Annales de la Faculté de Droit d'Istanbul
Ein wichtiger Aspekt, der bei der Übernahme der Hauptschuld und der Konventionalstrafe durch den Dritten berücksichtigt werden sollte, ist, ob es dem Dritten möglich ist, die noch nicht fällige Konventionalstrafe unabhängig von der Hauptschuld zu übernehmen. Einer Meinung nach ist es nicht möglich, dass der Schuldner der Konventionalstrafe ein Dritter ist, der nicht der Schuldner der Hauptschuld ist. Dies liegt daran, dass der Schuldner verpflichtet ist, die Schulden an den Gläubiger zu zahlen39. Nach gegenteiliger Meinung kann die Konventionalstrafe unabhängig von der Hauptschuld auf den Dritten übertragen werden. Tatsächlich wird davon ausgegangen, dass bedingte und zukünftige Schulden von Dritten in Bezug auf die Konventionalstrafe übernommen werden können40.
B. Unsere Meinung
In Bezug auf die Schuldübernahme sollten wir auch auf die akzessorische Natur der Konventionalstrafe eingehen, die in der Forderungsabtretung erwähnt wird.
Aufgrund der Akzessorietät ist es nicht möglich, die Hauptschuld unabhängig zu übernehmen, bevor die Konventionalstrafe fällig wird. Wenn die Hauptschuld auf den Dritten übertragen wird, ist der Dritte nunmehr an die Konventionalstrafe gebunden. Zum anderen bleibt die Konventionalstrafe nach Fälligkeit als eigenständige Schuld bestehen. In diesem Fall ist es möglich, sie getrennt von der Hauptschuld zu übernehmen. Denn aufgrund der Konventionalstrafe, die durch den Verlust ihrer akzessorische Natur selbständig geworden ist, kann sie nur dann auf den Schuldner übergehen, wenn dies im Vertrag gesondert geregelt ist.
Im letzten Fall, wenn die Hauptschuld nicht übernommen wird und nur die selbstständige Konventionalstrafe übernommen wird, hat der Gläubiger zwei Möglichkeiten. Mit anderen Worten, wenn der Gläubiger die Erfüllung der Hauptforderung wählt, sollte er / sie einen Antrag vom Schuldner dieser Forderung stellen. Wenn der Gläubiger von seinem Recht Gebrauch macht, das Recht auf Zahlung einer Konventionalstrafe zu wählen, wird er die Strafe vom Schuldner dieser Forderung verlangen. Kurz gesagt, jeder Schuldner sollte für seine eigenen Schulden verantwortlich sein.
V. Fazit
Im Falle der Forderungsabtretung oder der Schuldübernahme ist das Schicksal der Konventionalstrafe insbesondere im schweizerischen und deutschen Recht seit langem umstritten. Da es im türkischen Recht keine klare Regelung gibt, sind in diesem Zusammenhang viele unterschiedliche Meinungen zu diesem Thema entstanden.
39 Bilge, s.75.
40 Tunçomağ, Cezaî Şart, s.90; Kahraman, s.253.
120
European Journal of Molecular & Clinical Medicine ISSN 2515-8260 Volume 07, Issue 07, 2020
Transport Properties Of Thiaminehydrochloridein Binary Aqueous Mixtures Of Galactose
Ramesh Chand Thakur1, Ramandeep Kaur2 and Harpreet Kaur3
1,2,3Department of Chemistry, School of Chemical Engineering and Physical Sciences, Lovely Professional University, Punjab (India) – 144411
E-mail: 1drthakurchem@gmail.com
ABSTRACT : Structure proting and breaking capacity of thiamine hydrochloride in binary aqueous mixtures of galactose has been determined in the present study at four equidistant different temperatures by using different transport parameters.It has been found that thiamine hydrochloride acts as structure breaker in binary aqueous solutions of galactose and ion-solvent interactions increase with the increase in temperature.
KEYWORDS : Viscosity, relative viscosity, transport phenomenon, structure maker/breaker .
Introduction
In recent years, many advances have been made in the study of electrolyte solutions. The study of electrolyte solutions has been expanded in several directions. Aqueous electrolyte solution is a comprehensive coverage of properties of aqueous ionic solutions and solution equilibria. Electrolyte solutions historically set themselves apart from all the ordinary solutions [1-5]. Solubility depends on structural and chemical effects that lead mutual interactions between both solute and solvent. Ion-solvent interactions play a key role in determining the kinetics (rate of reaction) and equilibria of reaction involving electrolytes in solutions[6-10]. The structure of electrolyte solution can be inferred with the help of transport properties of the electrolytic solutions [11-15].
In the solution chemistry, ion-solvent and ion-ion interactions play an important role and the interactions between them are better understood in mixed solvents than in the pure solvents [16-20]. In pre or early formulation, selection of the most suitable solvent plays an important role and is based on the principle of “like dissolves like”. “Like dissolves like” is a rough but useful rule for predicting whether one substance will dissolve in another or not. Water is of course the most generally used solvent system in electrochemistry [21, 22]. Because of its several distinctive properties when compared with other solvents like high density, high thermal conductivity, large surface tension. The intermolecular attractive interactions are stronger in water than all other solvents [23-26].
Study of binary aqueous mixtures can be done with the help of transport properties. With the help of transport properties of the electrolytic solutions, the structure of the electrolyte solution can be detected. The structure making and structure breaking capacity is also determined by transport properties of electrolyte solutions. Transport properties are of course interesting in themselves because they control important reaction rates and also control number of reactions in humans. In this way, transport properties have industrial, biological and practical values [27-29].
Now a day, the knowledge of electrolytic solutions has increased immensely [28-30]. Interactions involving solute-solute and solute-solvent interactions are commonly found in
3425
=====
WORK REQUIRED ▸ Tally each line above that includes "been". Reply with the total only.

YOUR SOLUTION ▸ 2